Issue Date: View January/February 2008, Posted On: 1/1/2008

Conquer Clutter

By Martha Thomas
Do you feel buried beneath a stack of unsorted bills, magazines and catalogues? Does a drawer in your kitchen overflow with rubber bands, twist ties, unidentified keys and half-spent birthday candles? Are the shoes you kicked off in the hallway constantly underfoot? Has the Scotch tape disappeared forever?

If you answered “yes,” don’t worry. These are standard-issue clutter problems. You’re not necessarily a “disposaphobic.” Those poor souls can’t throw anything away, not newspapers, not old clothes, not empty bottles or banana peels. At least your household hasn’t gone totally off the rails, you say.

That doesn’t mean you don’t need help. If you really can’t find the Scotch tape and you actually do trip over your shoes every time you walk down the hall, you need professional assistance. Maybe it’s time to call Betsy Fein, founder of Clutter Busters, a Bethesda-based company that will find the tape and much more. (Fein on tape: “It’s like a lost sock. I keep one roll in the junk drawer and one in my office, but if you asked me right now, I couldn’t put my hands on it.” She blames her sticky-fingered children.)

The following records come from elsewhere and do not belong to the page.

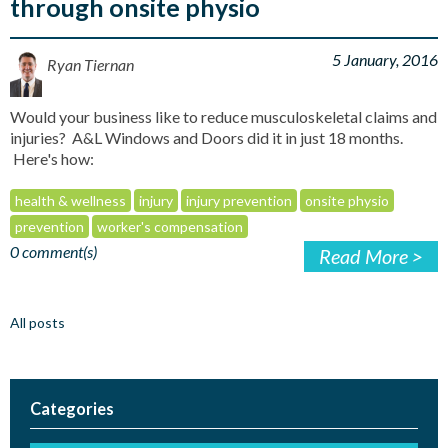
through onsite physio
5 January, 2016
Ryan Tiernan
Would your business like to reduce musculoskeletal claims and
injuries? A&L Windows and Doors did it in just 18 months.
Here's how:
health & wellness
injury
injury prevention
onsite physio
prevention
worker's compensation
0 comment(s)
Read More >
All posts
Categories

Most of the clients served by Fein’s three franchises have tried other clutter-busting cures to no avail. “They’re done with trying to do it themselves,” she says. “They’re ready to call in the experts.” The average transformation from cluttered to clear takes between 15 and 20 hours — at between $80 and $95 an hour — divided into several sessions. Fein discourages clients from buying anything. “They’ve probably been to Target or The Container Store and bought a bunch of crates and boxes already,” she says. And she strongly disapproves of paid storage. “We’re hostages of our things,” she says. “It’s all coming in, but nothing’s going out, and we end up spending money to store stuff that isn’t even worth the monthly fee.”

Fein recommends that do-it-yourselfers start small: “Don’t try to organize your entire garage or basement in one afternoon. You’ll go crazy. Start by finding a place to put your mail and going through it each day.”

If you create a filing system, make it simple and train yourself to use it. Going paperless will help your clutter problem as well as the environment. Get off mailing lists and do your banking and bill-paying online whenever possible. (See Your Money on Page 54 for more tips.)

Fein does have extreme cases, clients who resemble New York’s notorious Collyer brothers, who were found dead in their Fifth Avenue mansion in 1947 among 80 tons of stuff, from orange peels to car parts. Fein calls such people hoarders and says they account for about 15 percent of her business.